Williams James is considered the father of American psychology. He is best known for his view that humans can experience higher states of consciousness. One of his most historic books, “The Varieties of Religious Experience” is a treatise in the areas of spirituality and transpersonal consciousness.
Sigmund Freud brought us such terms as unconscious, id, ego, and superego.
More recently, psychological theorists Williams James, Carl Jung, Roberto Assagioli, Abraham Maslow, Alfred Adler, Viktor Frankl and others did write about life purpose and did cite any examples of the topic in their work with patients. Carl Jung noted in his theories of ages and stages of life, that midlife and beyond (after age 40) most humans begin to search for spiritual meaning, and heed callings for some shift in discovering and then living their life purpose.
The humanistic models of Carl Rogers and Abraham Maslow can be seen as early foundation stones of coaching as it exists today. Transpersonal approach of psychology which originated in 60’s dealt with human behaviour in a holistic manner considering body, mind and spirit. It included study and experiences of states of consciousness.
Similarities between Coaching and Counselling
Both coaches and counsellors establish a helping relationship with a client, with the general goal of helping the client to grow and to live a better life.
Both coaches and counsellors achieve their goals by carefully listening to their clients and working together to make better choices. This helps clients feel secure, understood, and gives them the support that they may be lacking in other areas of their lives.
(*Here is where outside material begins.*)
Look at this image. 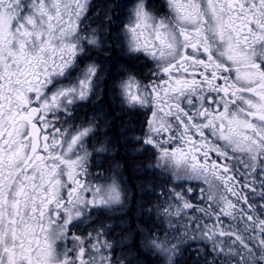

The working relationships must be supportive, respectful of the client’s needs, and free of manipulation or abuse. Confidentiality must be respected. Both counsellor and coach get to know the client over time, help them assess priorities and goals, and help the client pursue those goals. Both approaches require a client who is open to change and willing to make changes in how things are done.
In the mid-1970s Dr. Arnold Beck, the originator of Cognitive Behavioural Therapy (CBT) theorised that our thoughts were the cause of our feelings and behaviours, rather than feelings, behaviours, and external circumstances being the source of our thoughts.
CBT has gained stature among therapists, counsellors, and psychiatrists as the preferred method of treatment for a number of psychological disorders, including depression, substance abuse, and obsessive-compulsive disorder.
Talking of CBT, there are many aspects which fit particularly well in a coaching model.
- CBT is time bound.
- Like coaching, CBT is designed as a collaborative effort between the therapist and the client. CBT therapists learn what their clients want out of life and then help them achieve those goals. The cognitive therapist’s role is to listen, teach, and encourage. The client’s role is to express concerns, learn, and implement that learning.
- CBT focuses on current behaviour and thoughts; the client’s past is not explored extensively.
- CBT is structured and directive. It helps clients achieve the goals they set.
- CBT is based on the scientifically supported assumption that most emotional and behavioural reactions are learned. The emphasis in CBT, as in coaching, is on educating the client in new ways of thinking that will help promote new behaviours.
- Homework is a central feature of CBT.